# [EXERCISE AIM]
After locating the line with "VI. COMMITTEE REPORTS AND ANY ACTION THEREON", reproduce that line and every one following it exactly, up to the end of the entries.

-- GIVEN DATA follows --

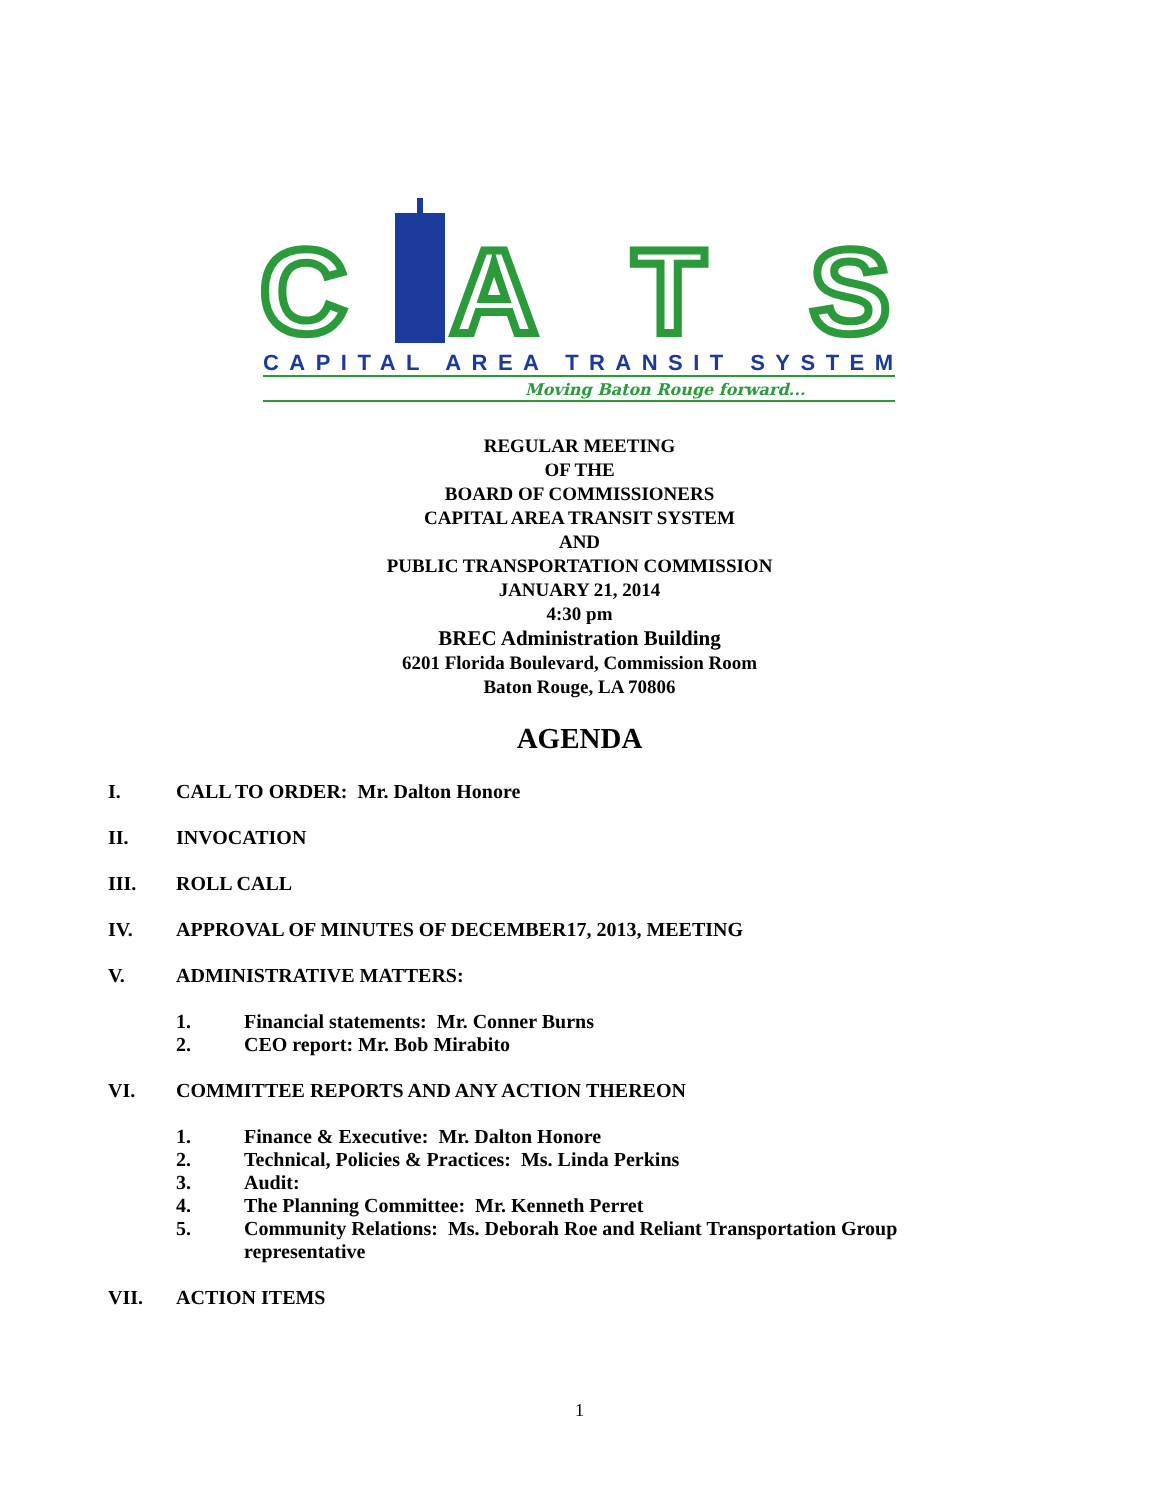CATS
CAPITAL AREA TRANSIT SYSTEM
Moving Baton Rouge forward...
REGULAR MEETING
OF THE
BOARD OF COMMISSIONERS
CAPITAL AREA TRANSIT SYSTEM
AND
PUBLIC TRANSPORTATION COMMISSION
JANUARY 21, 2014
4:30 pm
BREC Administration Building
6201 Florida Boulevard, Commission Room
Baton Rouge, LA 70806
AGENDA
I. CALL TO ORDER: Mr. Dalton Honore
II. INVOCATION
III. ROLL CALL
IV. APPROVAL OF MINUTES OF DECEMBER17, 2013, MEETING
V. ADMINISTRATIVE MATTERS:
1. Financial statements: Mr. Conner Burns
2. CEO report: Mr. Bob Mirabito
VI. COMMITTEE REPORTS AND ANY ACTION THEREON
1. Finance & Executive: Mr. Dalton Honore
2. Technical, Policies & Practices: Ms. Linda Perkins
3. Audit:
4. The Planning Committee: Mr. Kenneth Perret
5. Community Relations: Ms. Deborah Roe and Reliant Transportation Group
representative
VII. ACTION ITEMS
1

-- GIVEN DATA concluded --

# [YOUR SOLUTION]
VI. COMMITTEE REPORTS AND ANY ACTION THEREON
1. Finance & Executive: Mr. Dalton Honore
2. Technical, Policies & Practices: Ms. Linda Perkins
3. Audit:
4. The Planning Committee: Mr. Kenneth Perret
5. Community Relations: Ms. Deborah Roe and Reliant Transportation Group
representative
VII. ACTION ITEMS
1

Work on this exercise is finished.